[Excerpts from a dataset]
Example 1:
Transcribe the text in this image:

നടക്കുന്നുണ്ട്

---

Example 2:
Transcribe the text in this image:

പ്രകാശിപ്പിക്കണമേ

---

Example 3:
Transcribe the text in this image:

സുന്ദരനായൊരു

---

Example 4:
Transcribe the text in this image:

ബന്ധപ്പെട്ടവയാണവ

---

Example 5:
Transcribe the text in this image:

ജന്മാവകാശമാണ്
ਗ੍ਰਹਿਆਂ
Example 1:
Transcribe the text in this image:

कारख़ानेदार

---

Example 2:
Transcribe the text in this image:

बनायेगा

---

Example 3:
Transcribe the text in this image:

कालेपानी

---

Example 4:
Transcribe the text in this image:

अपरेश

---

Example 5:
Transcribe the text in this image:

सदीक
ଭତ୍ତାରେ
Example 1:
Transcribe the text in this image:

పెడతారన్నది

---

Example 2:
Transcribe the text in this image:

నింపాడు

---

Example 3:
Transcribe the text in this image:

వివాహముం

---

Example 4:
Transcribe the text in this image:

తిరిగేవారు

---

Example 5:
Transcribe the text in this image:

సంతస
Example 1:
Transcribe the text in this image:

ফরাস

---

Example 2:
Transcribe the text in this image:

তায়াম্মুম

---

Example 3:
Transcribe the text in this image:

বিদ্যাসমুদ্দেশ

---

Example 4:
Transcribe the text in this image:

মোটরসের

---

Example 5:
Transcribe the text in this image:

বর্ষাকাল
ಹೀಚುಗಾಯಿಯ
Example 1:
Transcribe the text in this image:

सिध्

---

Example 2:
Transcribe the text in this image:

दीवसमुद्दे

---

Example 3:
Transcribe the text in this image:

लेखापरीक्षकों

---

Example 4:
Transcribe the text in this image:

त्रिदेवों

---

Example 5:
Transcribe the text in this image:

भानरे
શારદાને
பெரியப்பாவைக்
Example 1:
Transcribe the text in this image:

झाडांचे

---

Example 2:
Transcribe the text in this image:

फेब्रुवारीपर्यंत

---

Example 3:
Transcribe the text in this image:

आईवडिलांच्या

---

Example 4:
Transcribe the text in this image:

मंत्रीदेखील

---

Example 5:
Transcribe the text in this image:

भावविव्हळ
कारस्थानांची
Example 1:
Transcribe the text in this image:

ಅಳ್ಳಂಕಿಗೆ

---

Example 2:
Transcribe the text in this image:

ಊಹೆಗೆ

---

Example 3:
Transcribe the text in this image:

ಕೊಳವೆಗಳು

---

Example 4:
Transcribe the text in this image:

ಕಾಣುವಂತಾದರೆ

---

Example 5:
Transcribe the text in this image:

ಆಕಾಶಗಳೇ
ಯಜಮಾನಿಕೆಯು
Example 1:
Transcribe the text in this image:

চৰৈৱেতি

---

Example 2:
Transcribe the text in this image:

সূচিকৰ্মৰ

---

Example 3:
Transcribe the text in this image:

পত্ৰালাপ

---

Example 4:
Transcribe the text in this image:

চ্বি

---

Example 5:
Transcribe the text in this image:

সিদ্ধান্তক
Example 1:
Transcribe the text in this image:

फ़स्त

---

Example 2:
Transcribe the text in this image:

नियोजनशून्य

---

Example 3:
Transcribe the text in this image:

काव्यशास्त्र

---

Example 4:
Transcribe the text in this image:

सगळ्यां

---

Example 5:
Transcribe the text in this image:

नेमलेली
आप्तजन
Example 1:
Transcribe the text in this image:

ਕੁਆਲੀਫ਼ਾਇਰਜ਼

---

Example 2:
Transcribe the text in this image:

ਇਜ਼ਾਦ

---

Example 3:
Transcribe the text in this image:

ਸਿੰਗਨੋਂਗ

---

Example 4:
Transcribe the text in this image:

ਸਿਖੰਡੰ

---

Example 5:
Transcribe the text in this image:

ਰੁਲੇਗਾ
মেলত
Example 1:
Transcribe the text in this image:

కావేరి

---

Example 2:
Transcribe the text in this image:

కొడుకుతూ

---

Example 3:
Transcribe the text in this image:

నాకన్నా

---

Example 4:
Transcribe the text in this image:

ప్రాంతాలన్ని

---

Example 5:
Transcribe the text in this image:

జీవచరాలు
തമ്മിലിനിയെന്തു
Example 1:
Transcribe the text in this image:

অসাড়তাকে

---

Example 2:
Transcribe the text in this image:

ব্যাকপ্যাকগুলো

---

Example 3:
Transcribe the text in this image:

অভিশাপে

What you need to do |
Give the entries again exactly, every one.

Solution to this exercise |
Example 1:
Transcribe the text in this image:

നടക്കുന്നുണ്ട്

---

Example 2:
Transcribe the text in this image:

പ്രകാശിപ്പിക്കണമേ

---

Example 3:
Transcribe the text in this image:

സുന്ദരനായൊരു

---

Example 4:
Transcribe the text in this image:

ബന്ധപ്പെട്ടവയാണവ

---

Example 5:
Transcribe the text in this image:

ജന്മാവകാശമാണ്
ਗ੍ਰਹਿਆਂ
Example 1:
Transcribe the text in this image:

कारख़ानेदार

---

Example 2:
Transcribe the text in this image:

बनायेगा

---

Example 3:
Transcribe the text in this image:

कालेपानी

---

Example 4:
Transcribe the text in this image:

अपरेश

---

Example 5:
Transcribe the text in this image:

सदीक
ଭତ୍ତାରେ
Example 1:
Transcribe the text in this image:

పెడతారన్నది

---

Example 2:
Transcribe the text in this image:

నింపాడు

---

Example 3:
Transcribe the text in this image:

వివాహముం

---

Example 4:
Transcribe the text in this image:

తిరిగేవారు

---

Example 5:
Transcribe the text in this image:

సంతస
Example 1:
Transcribe the text in this image:

ফরাস

---

Example 2:
Transcribe the text in this image:

তায়াম্মুম

---

Example 3:
Transcribe the text in this image:

বিদ্যাসমুদ্দেশ

---

Example 4:
Transcribe the text in this image:

মোটরসের

---

Example 5:
Transcribe the text in this image:

বর্ষাকাল
ಹೀಚುಗಾಯಿಯ
Example 1:
Transcribe the text in this image:

सिध्

---

Example 2:
Transcribe the text in this image:

दीवसमुद्दे

---

Example 3:
Transcribe the text in this image:

लेखापरीक्षकों

---

Example 4:
Transcribe the text in this image:

त्रिदेवों

---

Example 5:
Transcribe the text in this image:

भानरे
શારદાને
பெரியப்பாவைக்
Example 1:
Transcribe the text in this image:

झाडांचे

---

Example 2:
Transcribe the text in this image:

फेब्रुवारीपर्यंत

---

Example 3:
Transcribe the text in this image:

आईवडिलांच्या

---

Example 4:
Transcribe the text in this image:

मंत्रीदेखील

---

Example 5:
Transcribe the text in this image:

भावविव्हळ
कारस्थानांची
Example 1:
Transcribe the text in this image:

ಅಳ್ಳಂಕಿಗೆ

---

Example 2:
Transcribe the text in this image:

ಊಹೆಗೆ

---

Example 3:
Transcribe the text in this image:

ಕೊಳವೆಗಳು

---

Example 4:
Transcribe the text in this image:

ಕಾಣುವಂತಾದರೆ

---

Example 5:
Transcribe the text in this image:

ಆಕಾಶಗಳೇ
ಯಜಮಾನಿಕೆಯು
Example 1:
Transcribe the text in this image:

চৰৈৱেতি

---

Example 2:
Transcribe the text in this image:

সূচিকৰ্মৰ

---

Example 3:
Transcribe the text in this image:

পত্ৰালাপ

---

Example 4:
Transcribe the text in this image:

চ্বি

---

Example 5:
Transcribe the text in this image:

সিদ্ধান্তক
Example 1:
Transcribe the text in this image:

फ़स्त

---

Example 2:
Transcribe the text in this image:

नियोजनशून्य

---

Example 3:
Transcribe the text in this image:

काव्यशास्त्र

---

Example 4:
Transcribe the text in this image:

सगळ्यां

---

Example 5:
Transcribe the text in this image:

नेमलेली
आप्तजन
Example 1:
Transcribe the text in this image:

ਕੁਆਲੀਫ਼ਾਇਰਜ਼

---

Example 2:
Transcribe the text in this image:

ਇਜ਼ਾਦ

---

Example 3:
Transcribe the text in this image:

ਸਿੰਗਨੋਂਗ

---

Example 4:
Transcribe the text in this image:

ਸਿਖੰਡੰ

---

Example 5:
Transcribe the text in this image:

ਰੁਲੇਗਾ
মেলত
Example 1:
Transcribe the text in this image:

కావేరి

---

Example 2:
Transcribe the text in this image:

కొడుకుతూ

---

Example 3:
Transcribe the text in this image:

నాకన్నా

---

Example 4:
Transcribe the text in this image:

ప్రాంతాలన్ని

---

Example 5:
Transcribe the text in this image:

జీవచరాలు
തമ്മിലിനിയെന്തു
Example 1:
Transcribe the text in this image:

অসাড়তাকে

---

Example 2:
Transcribe the text in this image:

ব্যাকপ্যাকগুলো

---

Example 3:
Transcribe the text in this image:

অভিশাপে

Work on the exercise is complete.